The next goal is to translate the study’s findings into a treatment for human patients, Ward said. She hopes to culture psoriasis samples to ensure that the treatment works on psoriasis cells before beginning clinical trials on humans.

After the creation of the ceramide analog, Arbiser suggested a collaboration with Ward. The undergraduates in Ward’s lab began the tests on mice in 2016, and the study was published September 2017.

The study began as a collaboration between researchers at Emory and the University of Georgia (UGA) 15 years ago. UGA researchers were studying whether spraying a similar compound on fire ants would convince the ants that they had already developed venom, so they would produce fewer toxins, Arbiser said. The tests were unsuccessful, but they led to the discovery that solenopsin resembles ceramides, which helped Arbiser develop the topical cream.

Arbiser added that his team must partner with a company in the pharmaceutical industry in order to receive the licensing and regulatory information necessary to conduct clinical trials on human subjects.

Arbiser’s goals are to determine if the treatment may be able to decrease inflammation caused by skin cancer and to determine if the treatment has the same healing effects on human psoriasis patients as it did on mice with psoriasis. The findings may be linked to each other, he added.

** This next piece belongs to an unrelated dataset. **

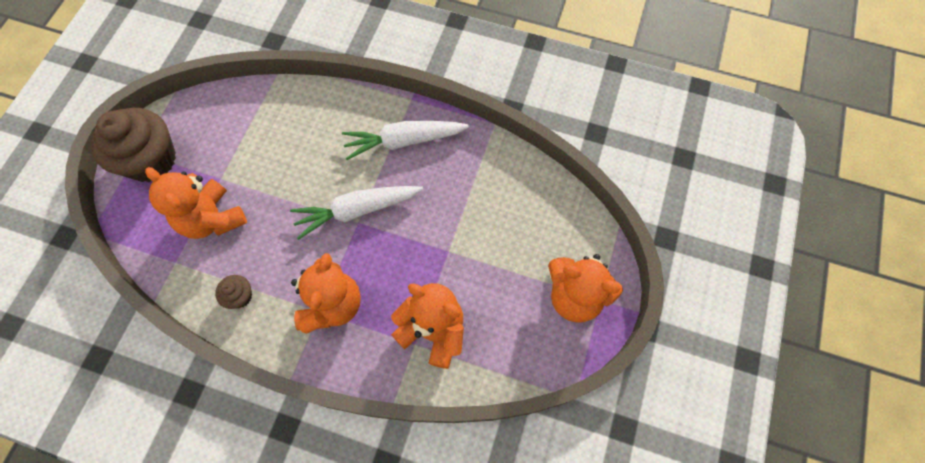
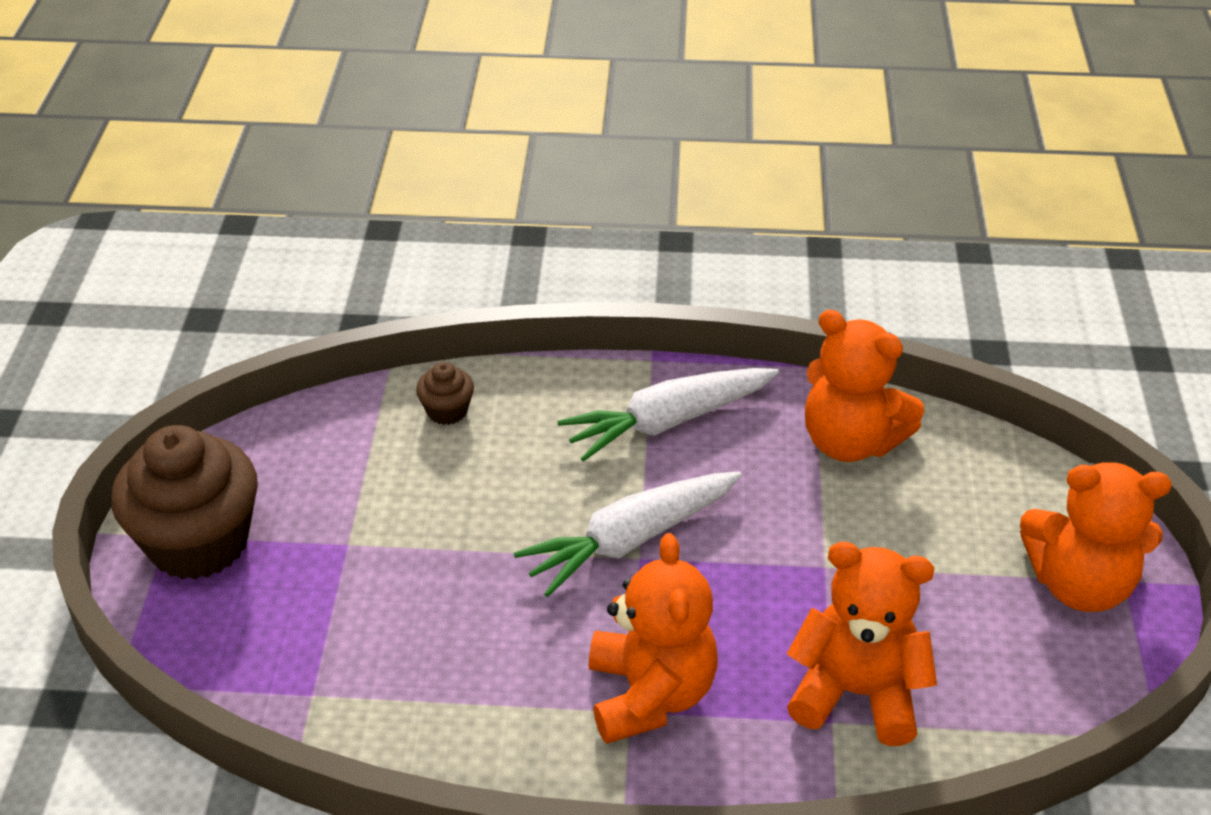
camera: 15 degrees left, 25 degrees down
(212, 219) = (358, 609): orange teddy bear -> orange teddy bear (850, 441)
(240, 296) = (465, 720): brown cupcake -> brown cupcake (447, 411)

“The whole scientific process goes a lot slower than [my team and I] would like, but if the treatment works in mouse models of skin cancers, we may be able to get even more interest from companies so that we can try the treatments in human clinical trials too,” Arbiser said.

Ward said that she hopes to see further results from the treatment.

“This has been a long collaboration, and we’re super excited about our results, so I’m excited about what we will be able to do next,” Ward said.